Written request
Write out the entire management analysis of operating results word for word, with nothing changed.

Text excerpt
☆ ☆ ☆ ☆
Item 2. Management's Narrative Analysis of the Results of Operations
Net income for the first six months of 1996 was $2.50 million, an
increase of $.14 million or 125% from the first six months of 1995.
Net income for the second quarter of 1996 was $1.02 million, a
decrease of $.25 million or 20% from the second quarter of 1995.
Premiums for the first six months of 1996 were $234.50 million, an
increase of $173.5 million or 284% from the comparative period in
1995.
Life and annuity product fees and policy charges increased from $9.08
million for the first six months of 1995 to $9.57 million for the
first six months of 1995, an increase of $.48 million or 5%. The
increase is primarily attributable to a $.91 million increase in the
asset based fees earned from the increasing block of business, offset
primarily by a $.43 million decrease in surrender charges collected
due to higher overall persistency in the first half of 1996. Product
fees and policy charges were $5.12 million for the second quarter of
1996, an increase of $.68 million or 15% from the comparative 1995
period.
In fourth quarter 1995, the service agreement between DSI and Golden
American was amended to provide for a management fee from DSI to
Golden American for certain managerial and supervisory services
provided by Golden American. This fee, calculated as a percentage of
average assets in the variable separate accounts, was $1.11 million
for the first six months of 1996 and $.57 million for the second
quarter of 1996.
☆ ☆ ☆ ☆
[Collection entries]

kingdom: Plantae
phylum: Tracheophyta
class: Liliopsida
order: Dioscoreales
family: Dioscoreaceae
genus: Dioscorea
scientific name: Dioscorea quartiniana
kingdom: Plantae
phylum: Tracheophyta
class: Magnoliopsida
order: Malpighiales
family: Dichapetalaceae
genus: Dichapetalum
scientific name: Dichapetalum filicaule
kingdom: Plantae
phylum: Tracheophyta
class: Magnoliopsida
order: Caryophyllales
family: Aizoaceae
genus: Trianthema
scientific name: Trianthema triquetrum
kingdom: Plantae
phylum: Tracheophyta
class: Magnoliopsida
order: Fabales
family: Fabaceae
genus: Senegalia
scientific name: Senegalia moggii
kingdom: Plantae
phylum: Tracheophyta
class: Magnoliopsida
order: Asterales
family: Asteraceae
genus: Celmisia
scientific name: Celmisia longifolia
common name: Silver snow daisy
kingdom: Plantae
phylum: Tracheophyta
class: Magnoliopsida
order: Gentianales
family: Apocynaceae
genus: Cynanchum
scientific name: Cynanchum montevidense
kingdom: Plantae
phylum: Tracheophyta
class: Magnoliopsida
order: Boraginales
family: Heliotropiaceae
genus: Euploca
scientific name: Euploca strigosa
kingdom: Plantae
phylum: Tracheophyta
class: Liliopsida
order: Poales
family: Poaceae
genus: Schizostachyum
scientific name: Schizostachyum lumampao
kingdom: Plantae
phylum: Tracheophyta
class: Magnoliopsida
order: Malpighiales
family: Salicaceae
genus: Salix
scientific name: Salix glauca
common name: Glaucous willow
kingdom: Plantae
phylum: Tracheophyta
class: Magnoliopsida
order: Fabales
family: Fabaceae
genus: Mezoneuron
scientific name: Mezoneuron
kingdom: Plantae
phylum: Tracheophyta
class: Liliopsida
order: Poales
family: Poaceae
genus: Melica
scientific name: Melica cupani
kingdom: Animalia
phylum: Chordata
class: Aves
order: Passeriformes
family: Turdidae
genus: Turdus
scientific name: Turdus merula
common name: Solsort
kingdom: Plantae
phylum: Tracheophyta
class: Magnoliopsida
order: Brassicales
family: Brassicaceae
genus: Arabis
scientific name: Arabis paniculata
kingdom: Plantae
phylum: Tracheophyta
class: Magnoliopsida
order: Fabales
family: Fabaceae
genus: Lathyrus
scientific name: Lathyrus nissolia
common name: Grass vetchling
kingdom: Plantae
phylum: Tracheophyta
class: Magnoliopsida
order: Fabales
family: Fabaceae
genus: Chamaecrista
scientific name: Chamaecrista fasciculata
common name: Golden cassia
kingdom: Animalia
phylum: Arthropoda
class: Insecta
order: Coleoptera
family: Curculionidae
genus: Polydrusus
☆ ☆ ☆ ☆
Task answer
Item 2. Management's Narrative Analysis of the Results of Operations
Net income for the first six months of 1996 was $2.50 million, an
increase of $.14 million or 125% from the first six months of 1995.
Net income for the second quarter of 1996 was $1.02 million, a
decrease of $.25 million or 20% from the second quarter of 1995.
Premiums for the first six months of 1996 were $234.50 million, an
increase of $173.5 million or 284% from the comparative period in
1995.
Life and annuity product fees and policy charges increased from $9.08
million for the first six months of 1995 to $9.57 million for the
first six months of 1995, an increase of $.48 million or 5%. The
increase is primarily attributable to a $.91 million increase in the
asset based fees earned from the increasing block of business, offset
primarily by a $.43 million decrease in surrender charges collected
due to higher overall persistency in the first half of 1996. Product
fees and policy charges were $5.12 million for the second quarter of
1996, an increase of $.68 million or 15% from the comparative 1995
period.
In fourth quarter 1995, the service agreement between DSI and Golden
American was amended to provide for a management fee from DSI to
Golden American for certain managerial and supervisory services
provided by Golden American. This fee, calculated as a percentage of
average assets in the variable separate accounts, was $1.11 million
for the first six months of 1996 and $.57 million for the second
quarter of 1996.